If anything, she hopes her inevitable end to metastasized ocular melanoma doesn't take too long.
"I have no fear of death, in fact, I'd like to hurry this last bit on," the 84-year-old said on ABC 7.30 Wednesday night.
"The doctors were originally talking weeks - obviously, they're wrong on that. We might be talking months. I hope we're not talking years."
Churcher, who lives north of Canberra, was director of the National Gallery of Australia from 1990 to 1997.
As her cancer becomes uncomfortable she says she is grateful for a long and fulfilling life pulled primarily by her passion for art.
"It's something that has energised me and kept me moving and kept me going.

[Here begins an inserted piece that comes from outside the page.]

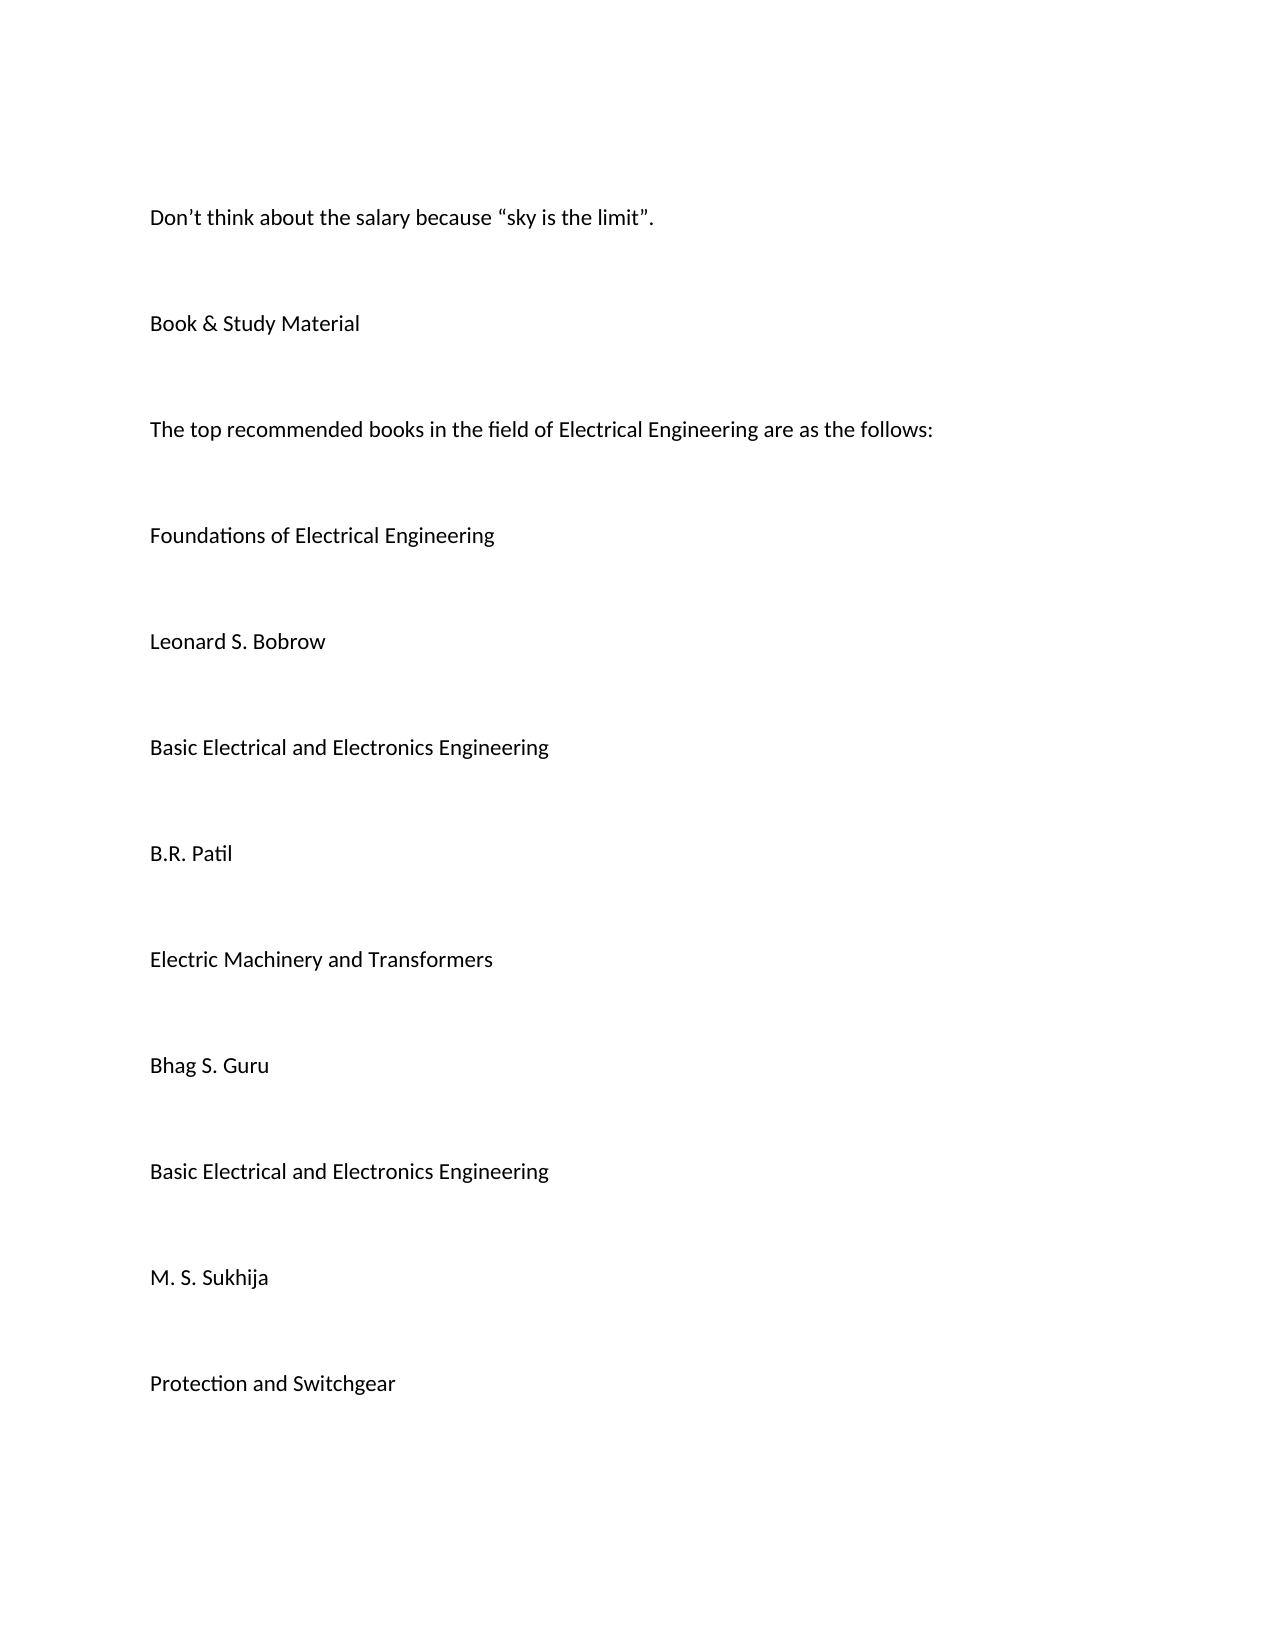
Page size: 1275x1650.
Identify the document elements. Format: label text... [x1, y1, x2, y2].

It's only because it was my passion and that obsession has just jerked me through life to this point," she said.
"That's why I say I don't want this end section to go too long because it can no longer direct me, the obsession has to take second place."
Seemingly as switched on as ever, Churcher says she's becoming "a bit ropey" as the cancer takes hold.

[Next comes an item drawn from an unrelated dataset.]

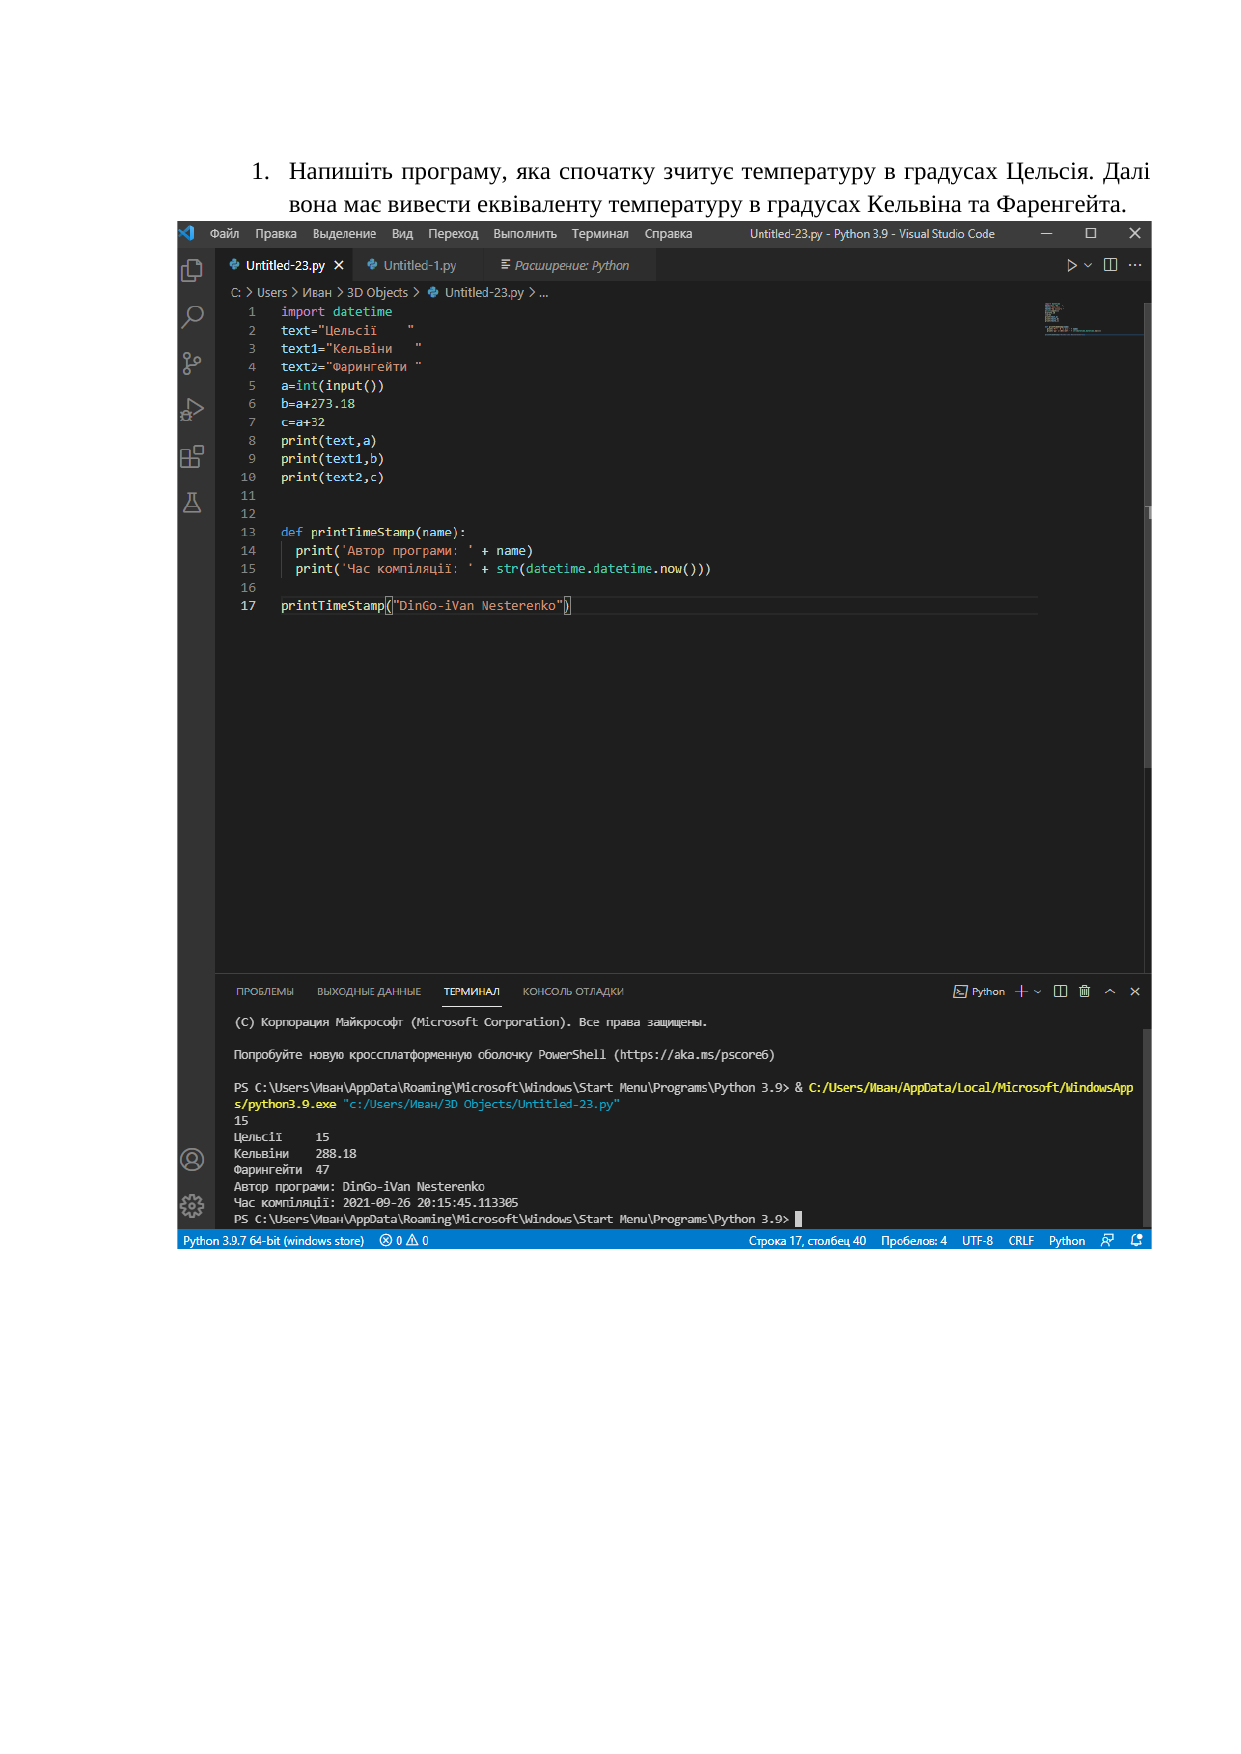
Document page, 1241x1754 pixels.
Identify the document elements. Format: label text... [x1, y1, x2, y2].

"I was warned this particular cancer makes you a bit soft in the head as well as soft in the liver...I notice I lose a word every now and then," she said.
"It's uncomfortable. I can't walk properly, I've got what I call my watermelon which is this great swollen thing in my abdomen which is just the liver, but you need a liver. Eventually my liver will just pack up and that will be it."
But with the assistance of her daughter-in-law, Andrea May Churcher, she is finishing one last book based on a long-forgotten sketchbook of hers.
"She offered to do it with me and she's been an absolute blessing," she said.
"I'd written most of the entries regarding the paintings I'd drawn but I now needed to edit the whole thing...and I found I couldn't do it, I just didn't have the mental grit to keep doing it."
Now, Churcher reflects on a "very busy but fulfilling life". If anything, death intrigues her.
"You've got to sort of make huge sacrifices to grab what you know you should be grabbing and it's just very, very hard but I have no regrets, none at all," she said.
"I have been thinking about it, I will be very interested in that moment of passover. I just don't know what's going to happen.
"I do know I've had a very long and fruitful life. A whole lot of people die in their 20s and 30s and 40s - now, they're the ones to feel sorry for, not 84-year-olds."